DATA SHOWN

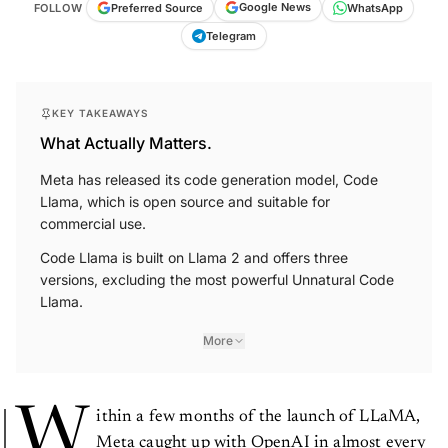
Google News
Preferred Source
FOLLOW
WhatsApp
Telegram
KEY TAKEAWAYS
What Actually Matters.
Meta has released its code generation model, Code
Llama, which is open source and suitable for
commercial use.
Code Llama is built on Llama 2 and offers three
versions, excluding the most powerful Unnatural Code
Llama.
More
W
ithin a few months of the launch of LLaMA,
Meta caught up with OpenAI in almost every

YOUR INSTRUCTIONS
Give all of the material again, exactly, apart from the pictures.

EXERCISE OUTPUT
Google News
Preferred Source
FOLLOW
WhatsApp
Telegram
KEY TAKEAWAYS
What Actually Matters.
Meta has released its code generation model, Code
Llama, which is open source and suitable for
commercial use.
Code Llama is built on Llama 2 and offers three
versions, excluding the most powerful Unnatural Code
Llama.
More
W
ithin a few months of the launch of LLaMA,
Meta caught up with OpenAI in almost every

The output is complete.